The Way of the Church: Sacraments and Rituals

Oil on tissue paper, 23 x 17 cm, between 1564 and 1572, private collection

Martin (Leuven, 1534 or 1535 – Frankfurt am Main, 1612) was the younger brother of Lucas Van Valkenborch, noted for his depiction of the Tower of Babel, held by the Louvre. A member of the Guild of Antwerp since 1559, Martin lived in Antwerp for eight years, where he created this velina of exceptional complexity in a reduced form. Many of his works were falsely attributed to his brother or even to another painter, Paul Brill.

The subject matter is uncommon. Many representations of the interior of churches in both the Flemish and Dutch worlds have been noted. But these views often show empty buildings in which the artist aspires above all to showcase his mastery of perspective and the portrayal of architecture. Here, however, the painter is not content with only showing evidence of such abilities, but rather densely packs the church (certainly the Cathedral of Our Lady in Antwerp) with a crowd of people, arranged among themselves in various independent scenes. The painting could have been created for the elevation of the church to a cathedral in 1559, in any event before 1566 when the screen was destroyed by iconoclasts. To this day the Man of Sorrows can be viewed to the right of the first column, an anonymous painting from the beginning of the 15th century.

This painting calls to mind the altarpiece from 1445 by Rogier Van der Weyden in the Royal Museum of Antwerp, in which the seven sacraments are depicted.

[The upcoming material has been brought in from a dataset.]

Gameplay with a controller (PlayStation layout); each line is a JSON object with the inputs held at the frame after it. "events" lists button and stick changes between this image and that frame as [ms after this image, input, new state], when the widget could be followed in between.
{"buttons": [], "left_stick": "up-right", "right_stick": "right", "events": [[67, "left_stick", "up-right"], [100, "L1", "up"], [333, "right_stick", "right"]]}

The similarities are clear, and it is highly probable that our painter had seen the work of the Master of Tournai.

In the side naves, the various altars come in succession with their white altar cloths. The detail work is meticulous, be it in the architecture or in the assemblies, and allows no less than the recognition of the very subjects of the altar pieces. In this way, when using a good magnifying glass, altars dedicated to Saint Leonard of Noblac, Saint Blaise of Sebastea, the Virgin, a patron saint, then Saint Nicholas of Myra, Saint Martin of Tours, and Saint James the Great can all be identified in succession from left to right in the side naves.

The most exceptional aspect in this meticulous painting is the various liturgical groupings. Let us look at them following the same path as that of the altars. To the left, a procession of the Blessed Sacrament, placed beneath a canopy with four bearers, and behind that the benediction of Saint Blaise (two candles are crossed on the neck of a pilgrim to cure him of a sore throat). From a raised pulpit suspended on a column, a man preaches before a vast and attentive crowd. We then participate in a procession of the statues of saints (at the two sides of the cross in red). Across the central part of the serliana of the jubé, the celebration of mass can be recognized. Descending along the nave to the right, we see a priest in confession, then a chorus accompanied by musicians, to the right the proclamation of the Gospel, and a mass for pilgrims with a priest on the altar. Returning to the central nave, we see absolution imparted upon a deceased person, then the veneration of relics in the center, assuredly referring to the “corne-reliquaire” of Saint Cornelia (found in the church of Saint John in Bruges).

This painting, a testament to the multiple activities carried out in the church, therefore links two sacraments (the eucharist and confession) and a certain number of rituals, points which traditionally designate a certain number of sacred rites, institutions of the Church in order to obtain spiritual effects. The ones we see here are: benediction, absolution, veneration of relics, songs, prayer, processions, etc. Thus, as in the altarpiece of Van der Weyden, we can see in this velina the mise-en-scène of some of these rites which are not separate from the sacraments. The sacraments are the ideal way to reach God, the rituals are the vestibule.

We could even draw conclusions on the connection between each scene and the dedication of the closest altar. Saint Leonard of Noblac is invoked in order to liberate the prisoners from their chains in the same way that the absolute liberates the deceased from the chains of eternal death.

A profoundly spiritual, rare, and exceptional work, both in its quality and its subject.